In a recent lunchtime chat about his work, the only word Robert Encila used more than "community" was some variant of "connection." It's even in the name of his arts-education organization: Studio Connections.
Consider his choice of namesake for Studio Connections' acting troupe, the Da Vinci Players: "Leonardo was the inspiration, because he worked in almost every artistic and scientific discipline in the Renaissance," he said. "The Da Vinci Players and Studio Connections are about integrating disciplines. We're making connections with artists in a lot of different fields."
Born and raised in the Philippines, Encila got an early start on stage, acting and singing in lead roles in Godspell and Jesus Christ Superstar, playing guitar in clubs, even touring with a dance troupe. He came to the United States in 1980, entered the UA in 1982 on a full scholarship, graduated four years later, and spent the 1990s teaching acting at the secondary and college levels, writing and recording songs and serving as lead singer for the Afro-Cuban dance band Ache Pa' Ti. More recently, he has acted in several Borderlands Theater productions and appeared in Arizona Theatre Company's The Pajama Game last season.
So he does just about everything except visual art; that, he leaves to his wife, Ginny, who runs Studio Connections with him.
Yet Studio Connections and the Da Vinci Players aren't about Robert Encila; they're about plunging kids and young adults into all the cool arts activities at which he and his wife are so adept.
"I think I'm creating a niche for younger people," he said. "As a teacher, I've always connected with teens and young adults. I love the work of the young actor. There's a lot of creative energy there that's untapped. I like the inquisitive nature of the young actor, and in some ways, I even love the clumsiness of the young actor. It's the sense of freshness and discovery that's so strong, if you can just tap into their resources."
Studio Connections began as a series of summer arts camps for teens in 2002. In 2004, the Encilas quit their full-time day jobs and turned it into a full-fledged fine-arts center, leasing space from a church way out on Old Spanish Trail.
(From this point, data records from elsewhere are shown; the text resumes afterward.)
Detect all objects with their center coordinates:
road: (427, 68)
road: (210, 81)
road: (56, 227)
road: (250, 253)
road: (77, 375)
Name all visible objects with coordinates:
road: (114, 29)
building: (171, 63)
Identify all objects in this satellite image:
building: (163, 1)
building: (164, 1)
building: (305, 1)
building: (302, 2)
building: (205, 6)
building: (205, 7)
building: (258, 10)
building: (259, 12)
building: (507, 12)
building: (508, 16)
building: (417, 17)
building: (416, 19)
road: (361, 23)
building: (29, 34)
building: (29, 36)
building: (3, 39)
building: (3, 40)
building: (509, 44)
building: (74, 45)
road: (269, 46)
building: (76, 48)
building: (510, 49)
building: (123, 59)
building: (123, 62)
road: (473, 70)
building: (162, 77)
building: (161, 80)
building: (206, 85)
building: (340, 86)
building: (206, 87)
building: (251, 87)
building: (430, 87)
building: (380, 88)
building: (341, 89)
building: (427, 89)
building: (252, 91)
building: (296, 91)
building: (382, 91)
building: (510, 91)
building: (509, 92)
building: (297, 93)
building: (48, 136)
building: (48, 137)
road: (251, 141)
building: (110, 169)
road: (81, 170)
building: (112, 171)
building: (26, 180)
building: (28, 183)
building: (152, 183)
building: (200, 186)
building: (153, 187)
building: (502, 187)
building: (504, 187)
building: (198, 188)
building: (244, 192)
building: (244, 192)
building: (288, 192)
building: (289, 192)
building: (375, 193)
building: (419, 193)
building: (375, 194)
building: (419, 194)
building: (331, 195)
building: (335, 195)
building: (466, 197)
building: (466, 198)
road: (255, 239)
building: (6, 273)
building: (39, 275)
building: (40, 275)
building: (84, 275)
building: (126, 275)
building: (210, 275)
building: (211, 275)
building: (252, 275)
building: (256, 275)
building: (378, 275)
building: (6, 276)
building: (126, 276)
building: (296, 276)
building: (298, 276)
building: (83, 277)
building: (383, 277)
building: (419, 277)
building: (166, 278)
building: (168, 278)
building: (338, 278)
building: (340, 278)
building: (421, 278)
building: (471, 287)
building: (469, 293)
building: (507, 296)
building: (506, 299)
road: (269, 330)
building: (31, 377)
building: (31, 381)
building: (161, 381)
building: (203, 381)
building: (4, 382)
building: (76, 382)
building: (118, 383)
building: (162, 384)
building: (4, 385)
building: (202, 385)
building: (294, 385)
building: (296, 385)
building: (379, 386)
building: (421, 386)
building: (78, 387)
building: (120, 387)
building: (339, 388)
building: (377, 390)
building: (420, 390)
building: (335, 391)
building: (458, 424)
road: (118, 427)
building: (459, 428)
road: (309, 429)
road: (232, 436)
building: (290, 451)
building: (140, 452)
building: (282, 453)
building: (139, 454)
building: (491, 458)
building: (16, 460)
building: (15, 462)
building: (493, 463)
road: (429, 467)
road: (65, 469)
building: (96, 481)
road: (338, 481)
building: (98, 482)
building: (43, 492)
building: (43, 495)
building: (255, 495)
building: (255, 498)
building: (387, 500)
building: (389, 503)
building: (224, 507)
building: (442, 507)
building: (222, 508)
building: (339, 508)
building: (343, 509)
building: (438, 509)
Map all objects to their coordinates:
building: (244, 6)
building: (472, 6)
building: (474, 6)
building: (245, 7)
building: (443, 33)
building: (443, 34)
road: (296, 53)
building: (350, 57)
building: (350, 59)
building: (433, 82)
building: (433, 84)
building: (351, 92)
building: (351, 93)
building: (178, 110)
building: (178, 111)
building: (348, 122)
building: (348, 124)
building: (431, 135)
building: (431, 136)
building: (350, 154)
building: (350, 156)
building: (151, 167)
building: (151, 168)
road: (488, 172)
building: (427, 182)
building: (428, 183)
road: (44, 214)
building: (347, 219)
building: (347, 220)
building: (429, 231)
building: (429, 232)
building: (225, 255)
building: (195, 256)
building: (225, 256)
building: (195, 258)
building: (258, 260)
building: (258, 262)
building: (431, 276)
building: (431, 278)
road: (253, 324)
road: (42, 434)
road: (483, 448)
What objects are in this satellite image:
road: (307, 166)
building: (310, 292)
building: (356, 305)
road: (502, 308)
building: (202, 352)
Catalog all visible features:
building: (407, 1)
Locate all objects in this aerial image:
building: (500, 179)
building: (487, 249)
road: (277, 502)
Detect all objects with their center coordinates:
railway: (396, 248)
The Da Vinci Players initially served as just an in-house theatrical class, but, said Encila, "These people were very committed and earnest, so we turned it into an acting company this year." This past spring, the group mounted an exceptionally strong production of the three-actor musical tick, tick ... Boom! by Jonathan Larson, who would go on to write the tremendously popular Rent. It was no kiddie show; the cast consisted of professional-caliber college-age performers and a script about adult issues. "I wanted to do something challenging that was by and for young people," Encila said. "They really bought into the material, and they were involved in everything from a technical and artistic aspect. That's the kind of community I'm trying to inspire, where everyone thinks like an artist, whether they're acting or running lights or building sets, and everyone has a say.
"It's an atmosphere where young artists can challenge each other, and challenge me. It makes a strong company."
This weekend, the group will open its run of Neil Simon's Barefoot in the Park, a 1960s comedy about a young married couple. It's certainly not as hip as Larson's work, yet it's something that Encila insists "remains relevant enough in terms of themes and production elements for young people to deal with, and it also appeals to generations other than theirs. Right now, we need to do a show that reaches a broader audience."
That's partly because the outfit is new and has yet to develop much of a reputation, and partly because its home is on the far eastside, in a suburban neighborhood where the saguaros outnumber the desperate housewives. "It's a challenge to get the audiences that are used to downtown and central theaters," Encila admitted. "But it's a big plus to be here to serve the eastside."
On the first Friday of every month (when there's no theatrical production in progress), Studio Connections turns into a coffeehouse with either an open jam or featured professional artists donating their time to raise money for the program. "It's a safe, drug-free environment for my students and me to celebrate music," Encila said. It's also a chance for Encila himself to tune up in preparation for gigs he has this fall in New York City.
Encila has other responsibilities, including serving as a church choir director, but his main focus is Studio Connections.
"The challenge for me is maintaining the quality and the intensity," he said. "I want to empower these young people to take on leadership roles, and create a community where we can achieve excellence without sacrificing humanity."